Women in Poland are staging an all-out strike over the government's proposal for a total ban on abortion, forcing some Polish businesses to close.
Anti-government, pro-choice demonstrations are also taking place across the country, with many women dressed in black as a sign of mourning for their reproductive rights.
The strike, aimed at bringing Poland's economy to a standstill, is inspired by a mass walkout by Icelandic women in 1975. Women refused to work, cook or look after their children for a day, in a movement that transformed the way women were seen in Iceland and put the country at the forefront of the fight for equality.
Women in other countries are expected to protest in solidarity against the proposed ban on abortion, which would make Poland one of the most restrictive countries in Europe when it comes to access to terminations.
What will the ban the proposed ban entail?
Since 1993, the former Soviet satellite has had one of the most prohibitive abortion laws in Europe. A woman can only have an abortion if the life of the mother or foetus is in danger, in cases of grave foetal defect, or when the pregnancy occurred as a result of rape or incest – and only within the first 12 weeks of pregnancy.
With the support of the Roman Catholic Church in Poland, the ruling conservative Law and Justice Party (Prawo i Sprawiedliwosc, PiS) wants to pass a bill that would only allow a woman to have an abortion if her life was "directly threatened". The ban was proposed by the Stop Abortion coalition, which introduced the so-called "citizen's initiative" in parliament.
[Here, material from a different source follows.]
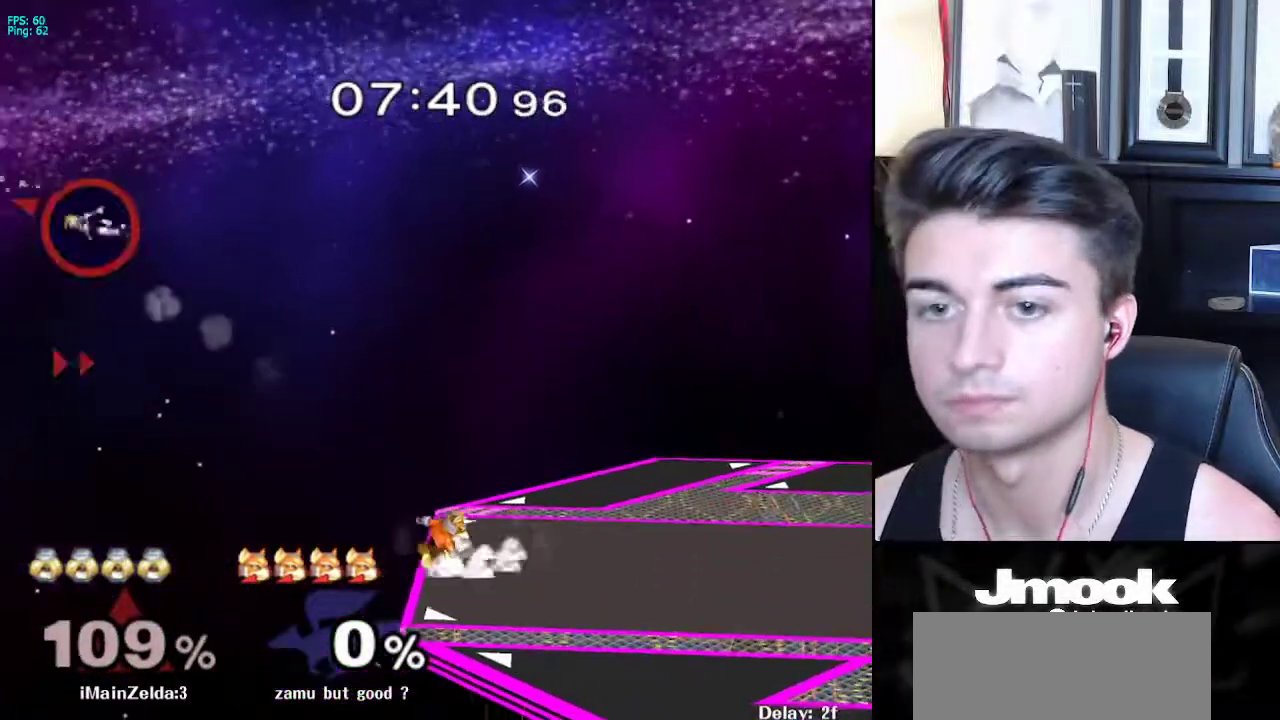
{"buttons": [], "left_stick": "up-left", "right_stick": "center", "events": [[83, "X", "down"], [167, "X", "up"], [217, "left_stick", "left"], [500, "left_stick", "up-left"]]}
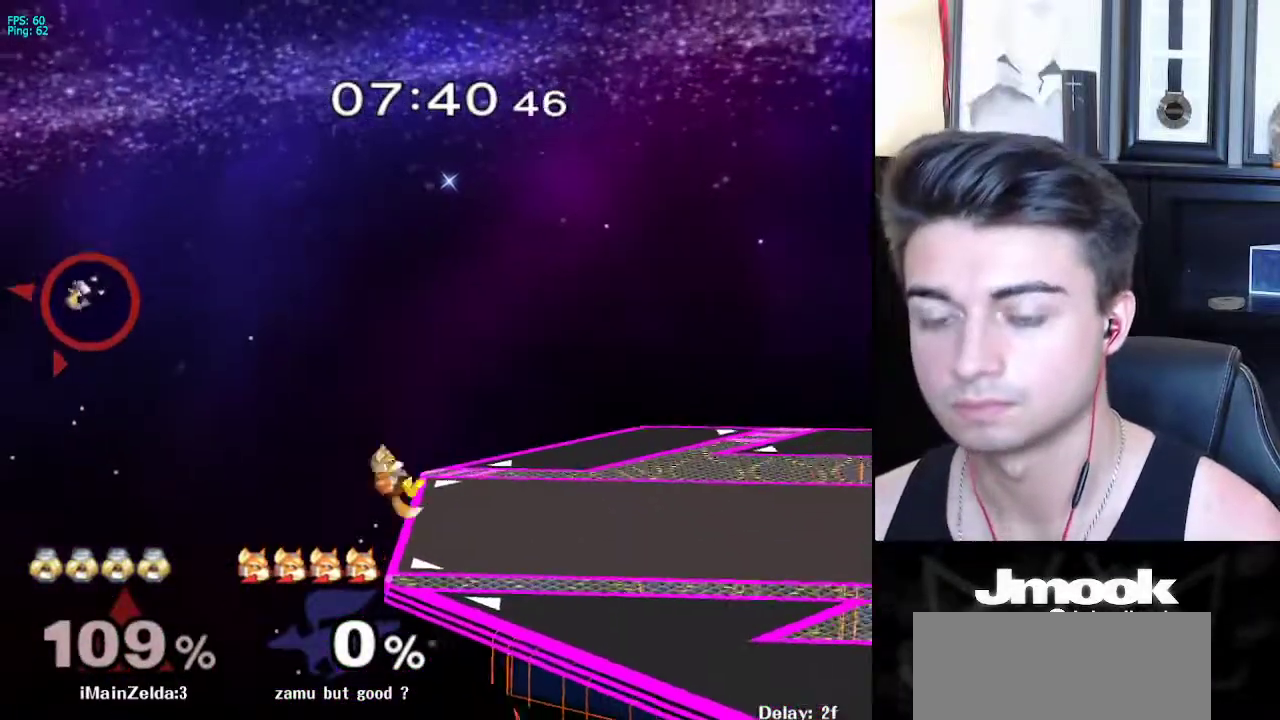
{"buttons": [], "left_stick": "left", "right_stick": "center", "events": [[33, "B", "down"], [133, "B", "up"], [150, "left_stick", "left"]]}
If it passes, women who have an abortion could face up to five years in prison. Doctors who assist with terminations could also be liable for prosecution and prison. Human rights groups have warned a woman who suffers a miscarriage could risk being charged on suspicion of abortion.
Critics have warned the proposed law would create a two-tier system of access to terminations, in which only the wealthy can travel abroad for an abortion. This is already the case in Ireland, where abortion is only legal if a pregnant woman's life is at risk. Without the funds to travel, poorer women or underage girls who are unable to travel are forced to have unwanted children or seek dangerous alternatives.
How many abortions take place in Poland?
The current law has not stopped women in Poland from seeking abortions and between 1,000 and 2,000 legal terminations take place each year. Women's rights groups estimate up to 150,000 women have illegal terminations or seek abortions abroad, in countries including Germany, the Czech Republic and Slovakia.
What is public opinion?
According to a survey carried out in May by CBOS, a state-controlled polling agency, the majority of Poles do not support a total ban on abortion. Some 84% of respondents stated abortion should be permitted if a woman's life is in danger by the pregnancy, with 74% declaring abortion should be allowed if the mother was raped.
Is religion a factor?
Yes. The Law and Justice Party has a close relationship with the Catholic church, which exerts a strong influence over Poland as around 87% of the population declare themselves Catholic. Supporters of the party, many of whom are religious, see PiS as defenders of traditional and nationalistic values.
Surveys have found the number of Polish Catholics is in decline, however. In the decade leading up to 2014, the number attending Sunday mass fell by two million.
What is the history of abortion in Poland?
Under Communist rule, terminations were widely available. Abortion was made legal in 1956 for women experiencing "difficult living conditions", which essentially meant the procedure was available freely by the 1960s. Because of the lack of contraception, however, this meant many women had to rely on abortion as their main method of preventing pregnancy.
After the fall of the iron curtain in Poland, the government banned abortion except in cases where the life of the mother was at risk. The current law was enacted in 1993.